Candidates See Price for Votes in Central Russia
TULA, Russia — Cynical voters in central Russia go to the polls today for a democratic election, ruthless post-Soviet style, with their eyes firmly on the bottom line, their pockets stuffed with campaign freebies and a rogues’ gallery of parliamentary candidates from which to choose.
“Who cares who wins?” said Alexander G. Yermakov, editor of the local newspaper Tulskiye Izvestia. “People are treating this election as if they were betting on a horse at the races. It’s all just ‘Will my nag win?’ and ‘What can I get out of it?’ And they’re right to be cynical; it’s a reflection of the cynicism with which the candidates are treating them.”
Candidates for the parliamentary seat vacated last summer by Alexander I. Lebed--when he was briefly elevated by President Boris N. Yeltsin to run the nation’s security machine--are mostly big cheeses from Moscow who few locals believe will do much for them.
But the candidates are ready to make up for that by spending lavishly on getting votes in Tula, a two-hour drive south of Moscow. Natives of this depressed military-industrial town, which fell on hard times after demand dried up for Soviet weaponry, are more than happy to cash in.
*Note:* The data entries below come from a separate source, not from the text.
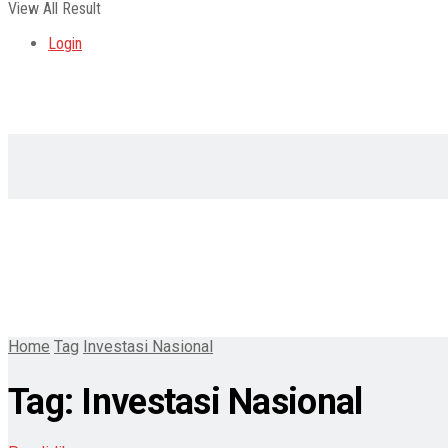
View All Result
Login
Home
Tag
Investasi Nasional
Tag:
Investasi Nasional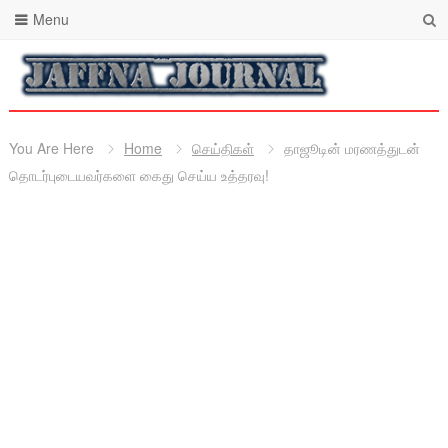
Menu
You Are Here
Home
செய்திகள்
தாஜூடின் மரணத்துடன்
தொடர்புடையவர்களை கைது செய்ய உத்தரவு!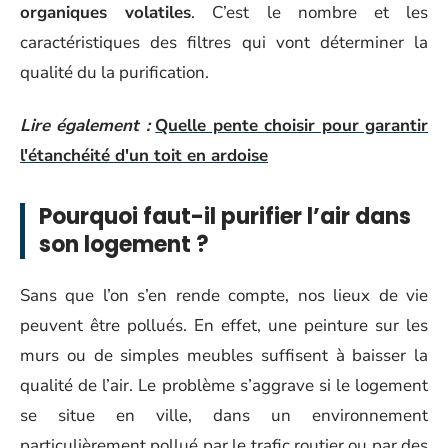
organiques volatiles
. C’est le nombre et les
caractéristiques des filtres qui vont déterminer la
qualité du la purification.
Lire également :
Quelle pente choisir pour garantir
l'étanchéité d'un toit en ardoise
Pourquoi faut-il purifier l’air dans
son logement ?
Sans que l’on s’en rende compte, nos lieux de vie
peuvent être pollués. En effet, une peinture sur les
murs ou de simples meubles suffisent à baisser la
qualité de l’air. Le problème s’aggrave si le logement
se situe en ville, dans un environnement
particulièrement pollué par le trafic routier ou par des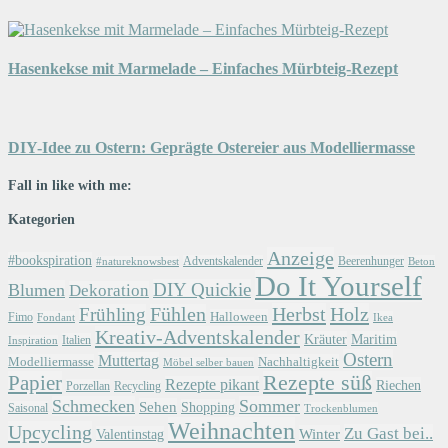
Hasenkekse mit Marmelade – Einfaches Mürbteig-Rezept
DIY-Idee zu Ostern: Geprägte Ostereier aus Modelliermasse
Fall in like with me:
Kategorien
Anzeige
#bookspiration
Adventskalender
Beerenhunger
Beton
#natureknowsbest
Do It Yourself
DIY Quickie
Blumen
Dekoration
Herbst
Holz
Frühling
Fühlen
Halloween
Fimo
Fondant
Ikea
Kreativ-Adventskalender
Kräuter
Maritim
Italien
Inspiration
Ostern
Muttertag
Modelliermasse
Nachhaltigkeit
Möbel selber bauen
Papier
Rezepte süß
Rezepte pikant
Riechen
Porzellan
Recycling
Schmecken
Sommer
Sehen
Shopping
Saisonal
Trockenblumen
Weihnachten
Upcycling
Zu Gast bei..
Winter
Valentinstag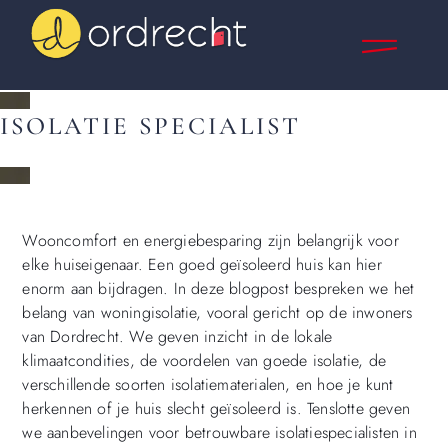
ISOLATIE SPECIALIST
Wooncomfort en energiebesparing zijn belangrijk voor
elke huiseigenaar. Een goed geïsoleerd huis kan hier
enorm aan bijdragen. In deze blogpost bespreken we het
belang van woningisolatie, vooral gericht op de inwoners
van Dordrecht. We geven inzicht in de lokale
klimaatcondities, de voordelen van goede isolatie, de
verschillende soorten isolatiematerialen, en hoe je kunt
herkennen of je huis slecht geïsoleerd is. Tenslotte geven
we aanbevelingen voor betrouwbare isolatiespecialisten in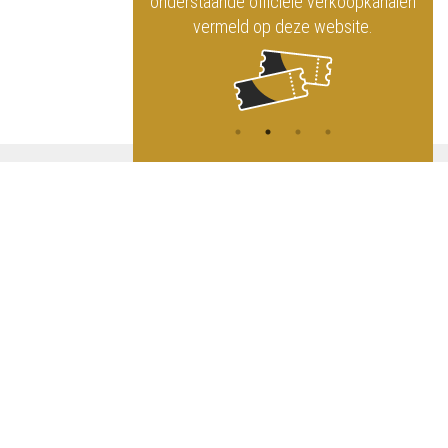
ninklijk Circus
onderstaande officiële verkoopkanalen
vermeld op deze website.
A
NG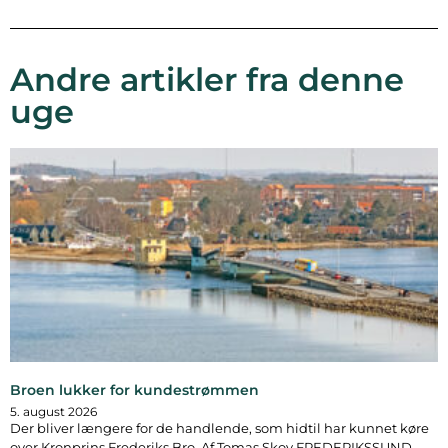
Andre artikler fra denne
uge
Broen lukker for kundestrømmen
5. august 2026
Der bliver længere for de handlende, som hidtil har kunnet køre
over Kronprins Frederiks Bro. Af Tomas Skov FREDERIKSSUND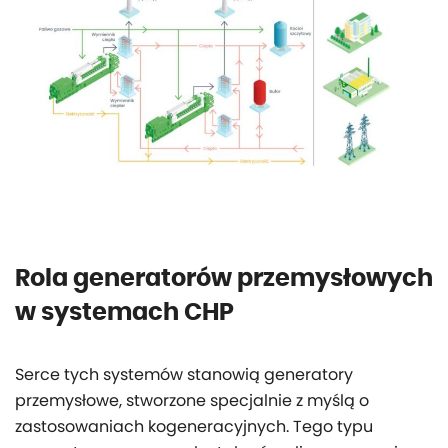
Rola generatorów przemysłowych
w systemach CHP
Serce tych systemów stanowią generatory
przemysłowe, stworzone specjalnie z myślą o
zastosowaniach kogeneracyjnych. Tego typu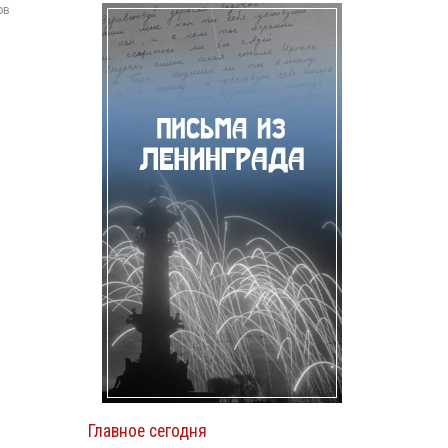
ов
Главное сегодня
й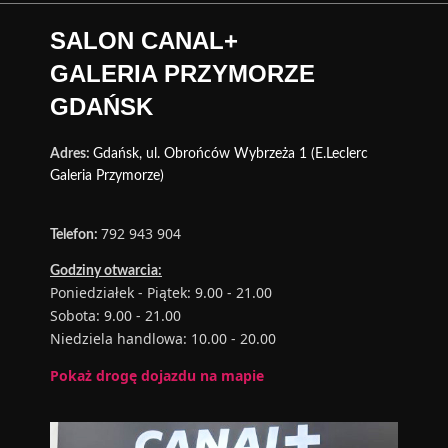
SALON CANAL+
GALERIA PRZYMORZE
GDAŃSK
Adres:
Gdańsk, ul. Obrońców Wybrzeża 1 (E.Leclerc
Galeria Przymorze)
792 943 904
Telefon:
Godziny otwarcia:
Poniedziałek - Piątek: 9.00 - 21.00
Sobota: 9.00 - 21.00
Niedziela handlowa: 10.00 - 20.00
Pokaż drogę dojazdu na mapie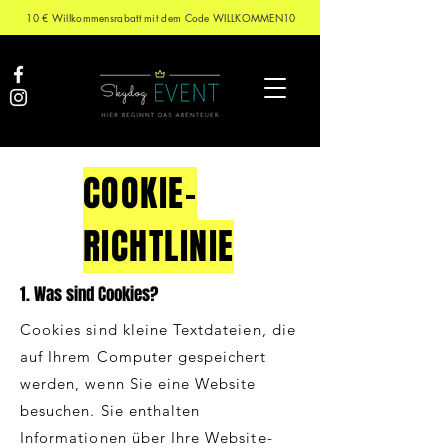
10 € Willkommensrabatt mit dem Code WILLKOMMEN10
COOKIE-
RICHTLINIE
1. Was sind Cookies?
Cookies sind kleine Textdateien, die
auf Ihrem Computer gespeichert
werden, wenn Sie eine Website
besuchen. Sie enthalten
Informationen über Ihre Website-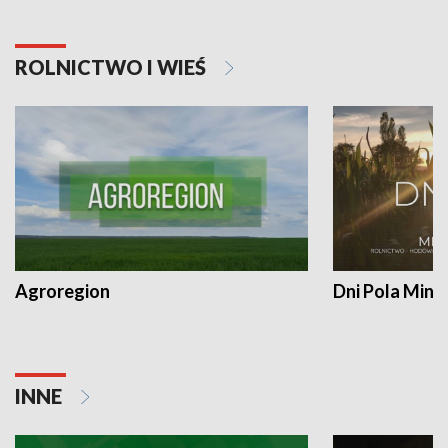
ROLNICTWO I WIEŚ
Agroregion
Dni Pola Min
INNE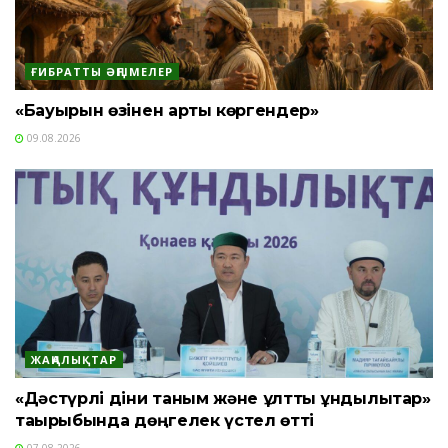
ҒИБРАТТЫ ӘҢГІМЕЛЕР
«Бауырын өзінен артық көргендер»
09.08.2026
ЖАҢАЛЫҚТАР
«Дәстүрлі діни таным және ұлттық құндылықтар»
тақырыбында дөңгелек үстел өтті
07.08.2026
The stink of greed hovered over the eager crowds--many in ratty fur caps, with cheap cigarettes hanging from their lips and vodka bottles in their pockets--pushing to get into the campaign headquarters of Yelena A. Mavrodi.
Mavrodi’s husband, Sergei, is the architect of a pyramid-scheme company called MMM that allegedly swindled hundreds of thousands of people out of their life savings in 1994. The model’s campaign, run as police make their fourth attempt to put her husband behind bars, was also organized along pyramid-scheme lines.
Tula residents grabbed at cash offered in return for forms they had filled in. They were given 50 cents to sign up as pro-Mavrodi “activists” and 50 cents for every friend, neighbor or passerby they signed up afterward.
“It’s all perfectly legal,” said Mavrodi’s campaign manager, Khalit A. Yakhin. “The electoral commission is trying to accuse us of buying votes, but all we are doing is hiring activists for campaign work. We also want to help the needy, and I sincerely hope that the people coming to us value our contribution.”
But the Central Electoral Commission decided late Saturday that Mavrodi’s tactics were illegal and barred her from the vote.
In any case, hardly any of the needy “activists” said they would vote for Mavrodi, whose political goals were unknown.
Most of them thought she only wanted to win a parliamentary seat to get enough respectability to keep her husband out of jail. It is the second time she has run.
Sergei Mavrodi also briefly became a deputy in 1994, successfully scotching an investigation into MMM by gaining the immunity granted to parliamentary deputies.
Also lurking in Tula is front-runner Alexander V. Korzhakov, a former Yeltsin bodyguard who was sacked from his Kremlin job last summer amid allegations that he and others were plotting to block last July’s presidential elections. Korzhakov’s campaign promises boil down to the bottles of vodka and packets of tea given to supporters a few weeks ago in bags containing invitations to vote for Korzhakov. The candidate also denies he was trying to buy votes.
When only half a dozen locals turned up at his final rally Friday, Korzhakov aides told reporters that the meeting had been canceled because Korzhakov’s chief opponent in Moscow, Yeltsin’s current administration chief Anatoly B. Chubais, had stopped throngs of eager voters from coming with the threat of police intimidation.
There were only two police officers visible at the door of the Mashzavod factory’s House of Culture, and neither stopped the pensioners carrying empty shopping bags who did want to enter.
Korzhakov’s main challenger, Russian chess champion Anatoly Karpov, has waged a relatively clean campaign, although he recently promised pensioners who have not received their monthly payments for up to six months that he will take the government to court on their behalf--a legal impossibility.
But residents are also skeptical about the electoral motives of Tula-born Karpov.
“His chess career is going sour; what has he got left, a year or two? And he’s had a lifetime of being a celebrity. Naturally he wants a new job which the state pays him for. He’s used to being in the limelight,” Yermakov said.
Among the local candidates, respectable Eduard A. Pashchenko, a former deputy, has been elbowed out of the limelight by the prominent Muscovites. And Nikolai A. Novikov, a wealthy reputed racketeer, has been unable to campaign because he is being held by the police on extortion charges.
His wife, Tatyana S. Novikova, says the charges are a terrible mistake. Corrupt local officials have framed her husband because he is the most honest man in town, she says. Of course, parliamentary immunity would help get the police off her husband’s back, but that’s not why he’s running.
“What can these Muscovites from out of town do for the people of Tula?” she asked. “Only my husband, with his slogan ‘I want to be everything to the people,’ can really help.”